_RECORDS_
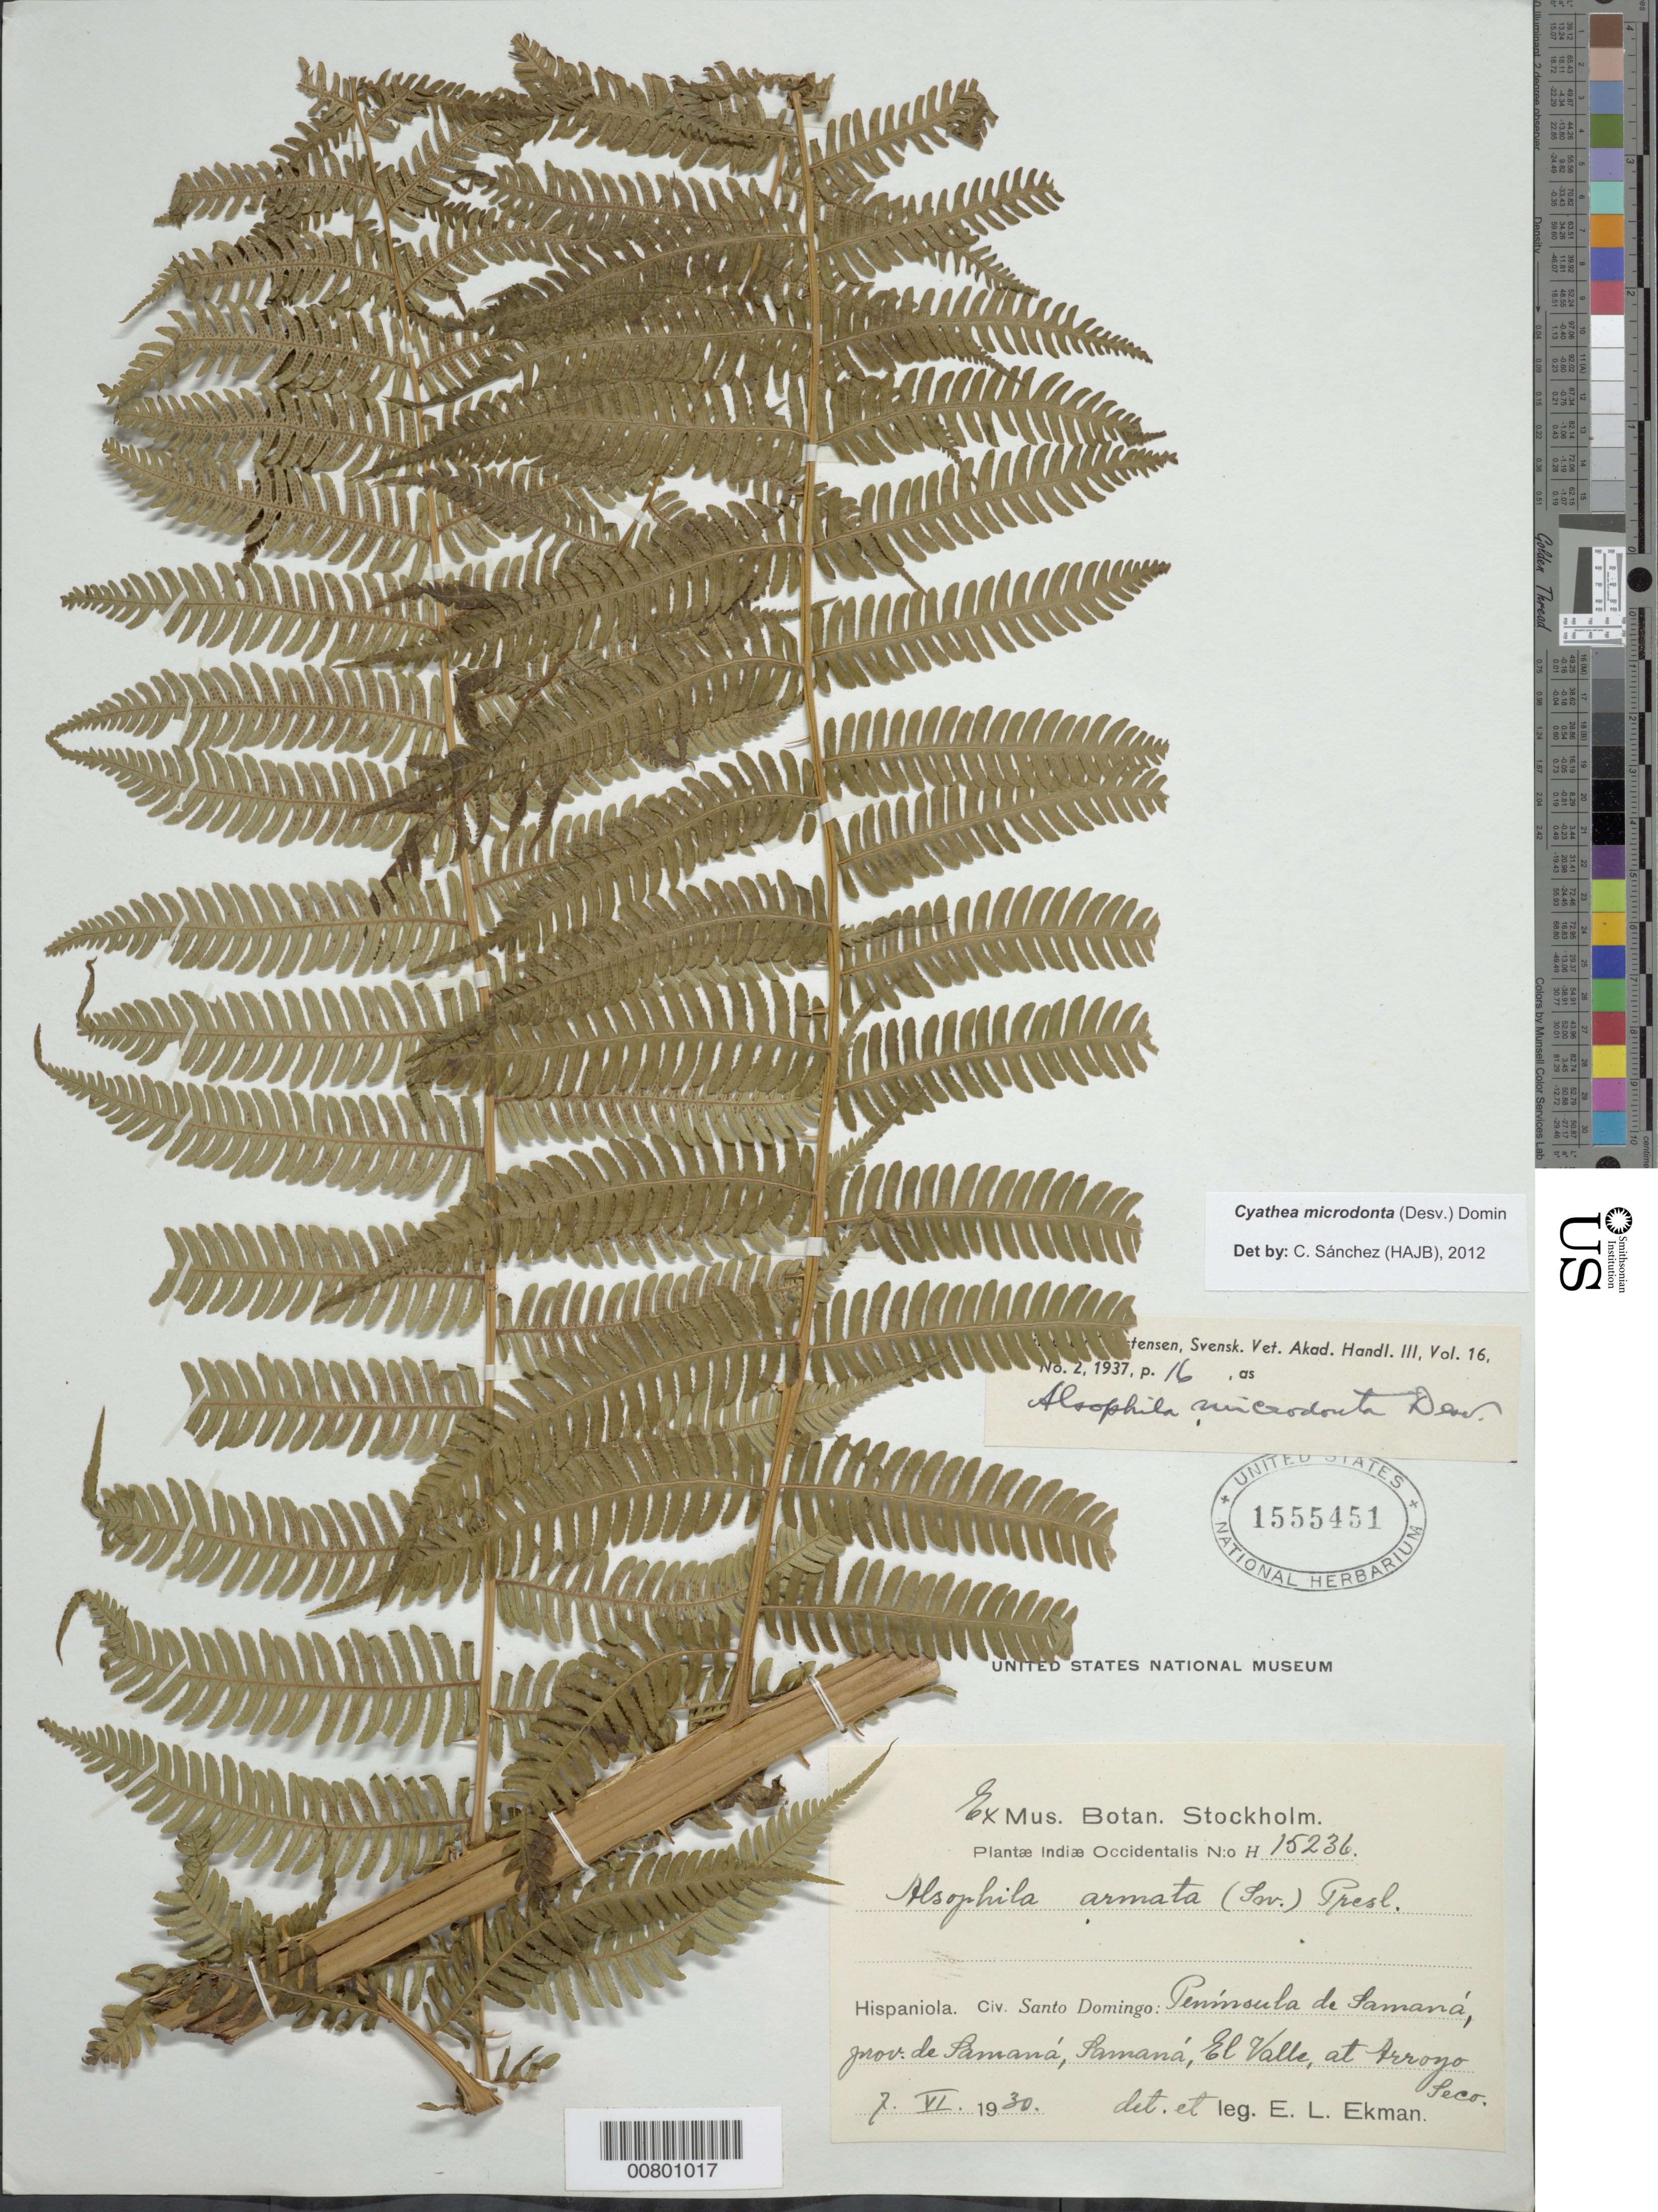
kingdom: Plantae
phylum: Tracheophyta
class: Polypodiopsida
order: Cyatheales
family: Cyatheaceae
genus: Cyathea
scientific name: Cyathea microdonta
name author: (Desv.) Domin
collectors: E. L. Ekman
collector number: H 15236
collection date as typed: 07 Jun 1920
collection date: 1920-06-07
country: Dominican Republic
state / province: Samana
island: Hispaniola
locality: Peninsula de Samaná, Samaná, El Valle, at Arroyo Seco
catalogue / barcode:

_AIM_
List every line in the rows above that contains the word "date", copying each line in full.

_RESULT OF THE EXERCISE_
collection date as typed: 07 Jun 1920
collection date: 1920-06-07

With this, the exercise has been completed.